▶ [Text passage]
———

The EEOC’s January 2026 rescission of its 2024 harassment guidance removed a consolidated compliance framework, even as Bostock v. Clayton County remains the binding precedent protecting sexual orientation and gender identity.

This shift has reduced centralized interpretive direction at the federal level, placing greater practical weight on state law developments. In response, states such as New York and California have continued to codify broader harassment and accommodation standards, including expanded protections for pregnancy accommodations and religious expression.

These legislative changes demonstrate how state-level statutes are playing an increasingly influential role in shaping workplace accountability across jurisdictions.

What does this mean for employers?

For employers, the shift reflects a transition from baseline compliance toward more structured risk management.

With centralized federal interpretive guidance reduced following the EEOC’s rescission of its 2024 harassment framework, organizations may need to look more closely to court decisions and state statutes to define their obligations, making precise documentation and regularly updated policies increasingly important.

However, because the Supreme Court clarified in Muldrow that certain Title VII claims require only a showing o “some harm,” some discrimination cases may face fewer procedural barriers at early stages of litigation.

“The increase in discrimination and retaliation filings reflects a workplace where employees are more aware of their legal rights and more willing to challenge unfair treatment. At the same time, recent court decisions and expanding state protections are lowering some of the barriers that once prevented these cases from moving forward. For employers, that means discrimination compliance can no longer be treated as a passive checklist. It requires ongoing training, clear reporting systems, and careful documentation of employment decisions.”
-Jessica C Rosales, Attorney at Phillips & Associates, Sexual Harassment/Discrimination/Employment Lawyers

Managing exposure now depends in part on consistent internal reporting systems and training that reinforce clear behavioral standards aligned with both state and federal law.

What does this mean for workers?

For workers, the current landscape provides clearer recognition of certain workplace rights while remaining legally nuanced.

———

▶ [Things to do]
1/ Repeat the portion of the employment law passage starting with "These legislative changes" and going on through "structured risk management.".
2/ Decide whether each statement below agrees with the employment law passage, answering yes or no and quoting the words from the passage that settle it: (a) The EEOC rescinded its 2024 harassment guidance in January 2026. (b) New York and California have stopped codifying broader harassment standards. (c) Jessica C Rosales is an attorney at Phillips & Associates.
3/ According to the employment law passage, which case remains the binding precedent protecting sexual orientation and gender identity?

▶ [Saved entries]
———

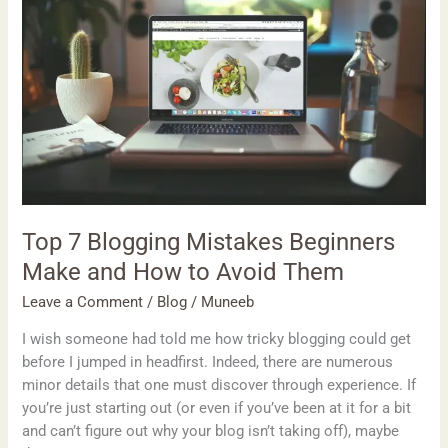
Blogging
Mistakes
Beginners
Make
and
How
to
Avoid
Them
Top 7 Blogging Mistakes Beginners
Make and How to Avoid Them
Leave a Comment
/
Blog
/
Muneeb
I wish someone had told me how tricky blogging could get
before I jumped in headfirst. Indeed, there are numerous
minor details that one must discover through experience. If
you’re just starting out (or even if you’ve been at it for a bit
and can’t figure out why your blog isn’t taking off), maybe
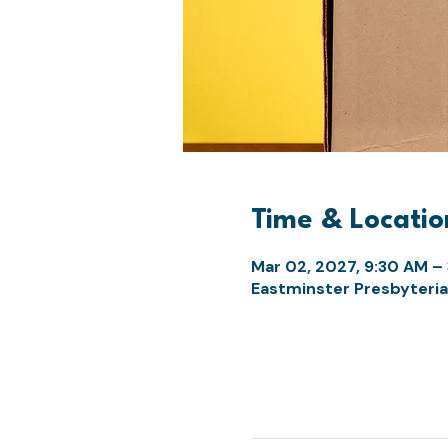
Time & Locatio
Mar 02, 2027, 9:30 AM –
Eastminster Presbyteria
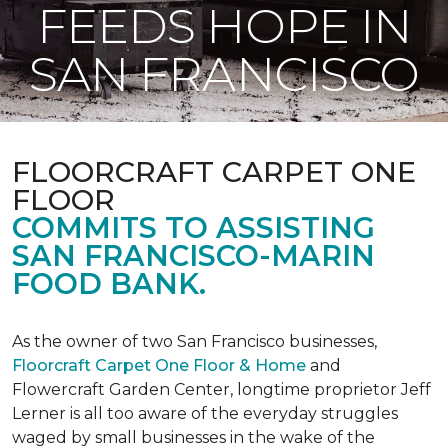
FEEDS HOPE IN
SAN FRANCISCO
FLOORCRAFT CARPET ONE
FLOOR
COMMITS TO ASSISTING
SAN FRANCISCO-MARIN
FOOD BANK.
As the owner of two San Francisco businesses,
Floorcraft Carpet One Floor & Home
and
Flowercraft Garden Center, longtime proprietor Jeff
Lerner is all too aware of the everyday struggles
waged by small businesses in the wake of the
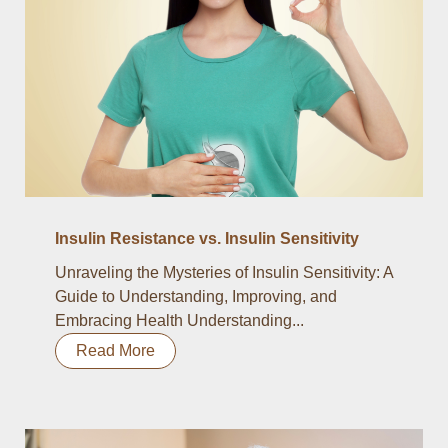
Insulin Resistance vs. Insulin Sensitivity
Unraveling the Mysteries of Insulin Sensitivity: A
Guide to Understanding, Improving, and
Embracing Health Understanding...
Read More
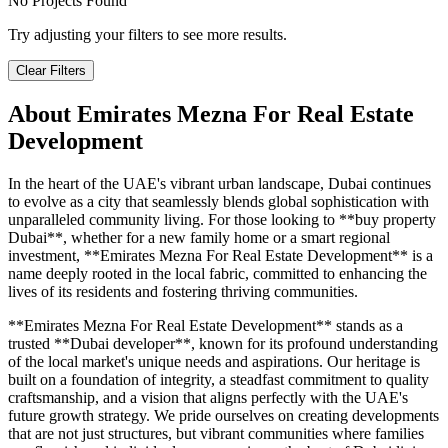
No Projects Found
Try adjusting your filters to see more results.
Clear Filters
About
Emirates Mezna For Real Estate
Development
In the heart of the UAE's vibrant urban landscape, Dubai continues
to evolve as a city that seamlessly blends global sophistication with
unparalleled community living. For those looking to **buy property
Dubai**, whether for a new family home or a smart regional
investment, **Emirates Mezna For Real Estate Development** is a
name deeply rooted in the local fabric, committed to enhancing the
lives of its residents and fostering thriving communities.
**Emirates Mezna For Real Estate Development** stands as a
trusted **Dubai developer**, known for its profound understanding
of the local market's unique needs and aspirations. Our heritage is
built on a foundation of integrity, a steadfast commitment to quality
craftsmanship, and a vision that aligns perfectly with the UAE's
future growth strategy. We pride ourselves on creating developments
that are not just structures, but vibrant communities where families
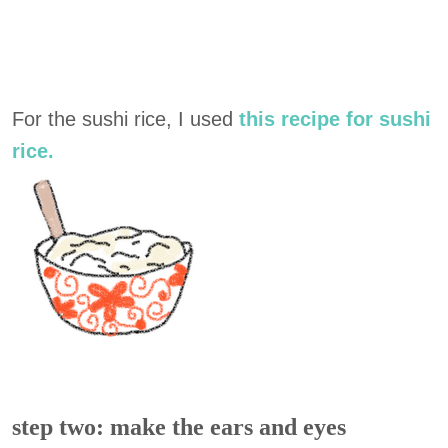
For the sushi rice, I used
this recipe for sushi
rice.
step two: make the ears and eyes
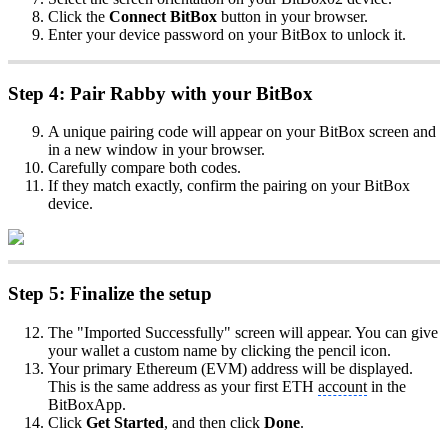
Click the
Connect BitBox
button in your browser.
Enter your device password on your BitBox to unlock it.
Step 4: Pair Rabby with your BitBox
A unique pairing code will appear on your BitBox screen and
in a new window in your browser.
Carefully compare both codes.
If they match exactly, confirm the pairing on your BitBox
device.
Step 5: Finalize the setup
The "Imported Successfully" screen will appear. You can give
your wallet a custom name by clicking the pencil icon.
Your primary Ethereum (EVM) address will be displayed.
This is the same address as your first ETH
account
in the
BitBoxApp.
Click
Get Started
, and then click
Done
.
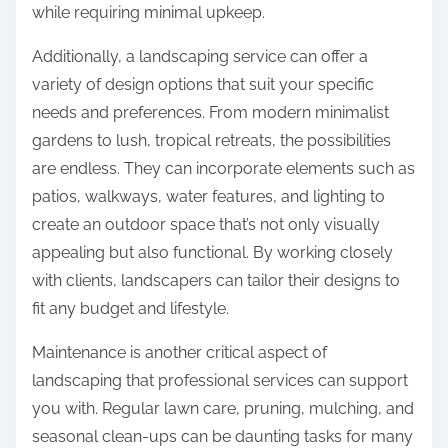
while requiring minimal upkeep.
Additionally, a landscaping service can offer a
variety of design options that suit your specific
needs and preferences. From modern minimalist
gardens to lush, tropical retreats, the possibilities
are endless. They can incorporate elements such as
patios, walkways, water features, and lighting to
create an outdoor space that’s not only visually
appealing but also functional. By working closely
with clients, landscapers can tailor their designs to
fit any budget and lifestyle.
Maintenance is another critical aspect of
landscaping that professional services can support
you with. Regular lawn care, pruning, mulching, and
seasonal clean-ups can be daunting tasks for many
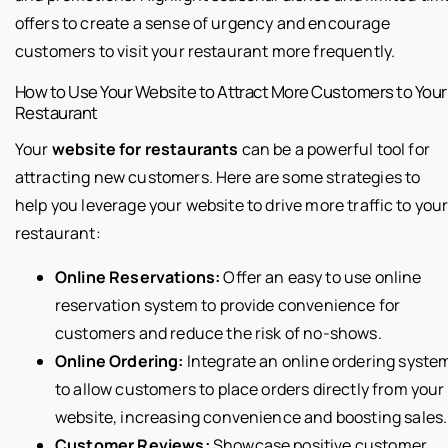
offers to create a sense of urgency and encourage
customers to visit your restaurant more frequently.
How to Use Your Website to Attract More Customers to Your
Restaurant
Your
website for restaurants
can be a powerful tool for
attracting new customers. Here are some strategies to
help you leverage your website to drive more traffic to you
restaurant:
Online Reservations:
Offer an easy to use online
reservation system to provide convenience for
customers and reduce the risk of no-shows.
Online Ordering:
Integrate an online ordering syste
to allow customers to place orders directly from your
website, increasing convenience and boosting sales.
Customer Reviews:
Showcase positive customer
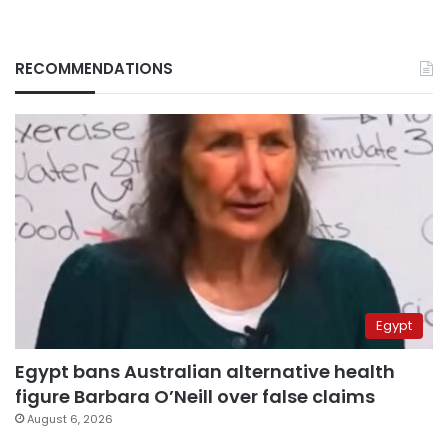
RECOMMENDATIONS
Egypt
Egypt bans Australian alternative health
figure Barbara O’Neill over false claims
August 6, 2026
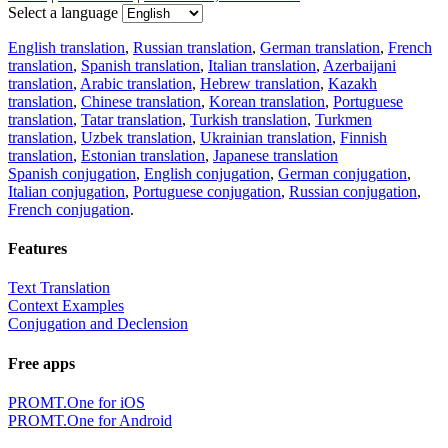
Select a language
English translation
,
Russian translation
,
German translation
,
French
translation
,
Spanish translation
,
Italian translation
,
Azerbaijani
translation
,
Arabic translation
,
Hebrew translation
,
Kazakh
translation
,
Chinese translation
,
Korean translation
,
Portuguese
translation
,
Tatar translation
,
Turkish translation
,
Turkmen
translation
,
Uzbek translation
,
Ukrainian translation
,
Finnish
translation
,
Estonian translation
,
Japanese translation
Spanish conjugation
,
English conjugation
,
German conjugation
,
Italian conjugation
,
Portuguese conjugation
,
Russian conjugation
,
French conjugation
.
Features
Text Translation
Context Examples
Conjugation and Declension
Free apps
PROMT.One for iOS
PROMT.One for Android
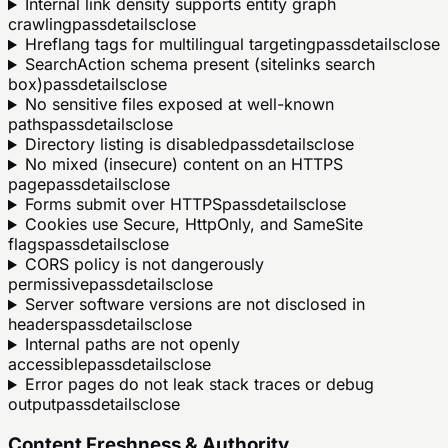
Internal link density supports entity graph
crawling
pass
details
close
Hreflang tags for multilingual targeting
pass
details
close
SearchAction schema present (sitelinks search
box)
pass
details
close
No sensitive files exposed at well-known
paths
pass
details
close
Directory listing is disabled
pass
details
close
No mixed (insecure) content on an HTTPS
page
pass
details
close
Forms submit over HTTPS
pass
details
close
Cookies use Secure, HttpOnly, and SameSite
flags
pass
details
close
CORS policy is not dangerously
permissive
pass
details
close
Server software versions are not disclosed in
headers
pass
details
close
Internal paths are not openly
accessible
pass
details
close
Error pages do not leak stack traces or debug
output
pass
details
close
Content Freshness & Authority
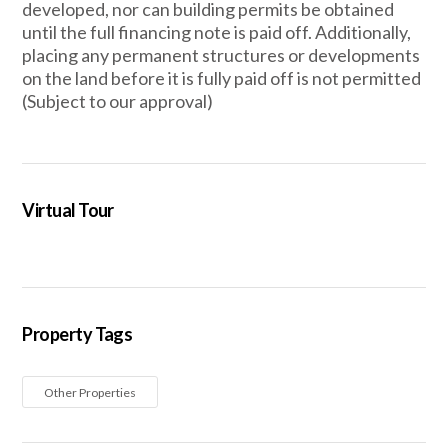
developed, nor can building permits be obtained
until the full financing note is paid off. Additionally,
placing any permanent structures or developments
on the land before it is fully paid off is not permitted
(Subject to our approval)
Virtual Tour
Property Tags
Other Properties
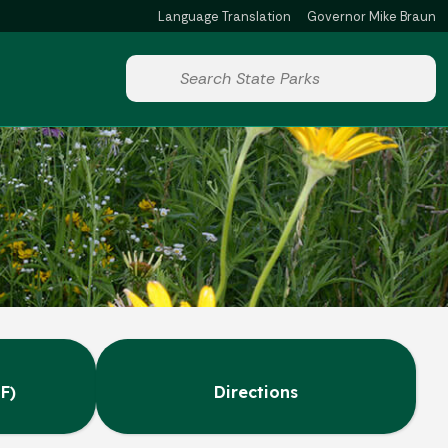
Language Translation
Governor Mike Braun
Powered by
Start voice input
F)
Directions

———

▶ [Solutions]
1/
These legislative changes demonstrate how state-level statutes are playing an increasingly influential role in shaping workplace accountability across jurisdictions.

What does this mean for employers?

For employers, the shift reflects a transition from baseline compliance toward more structured risk management.

2/
(a) Yes: "The EEOC’s January 2026 rescission of its 2024 harassment guidance removed a consolidated compliance framework"
(b) No: "states such as New York and California have continued to codify broader harassment and accommodation standards"
(c) Yes: "-Jessica C Rosales, Attorney at Phillips & Associates"

3/ Bostock v. Clayton County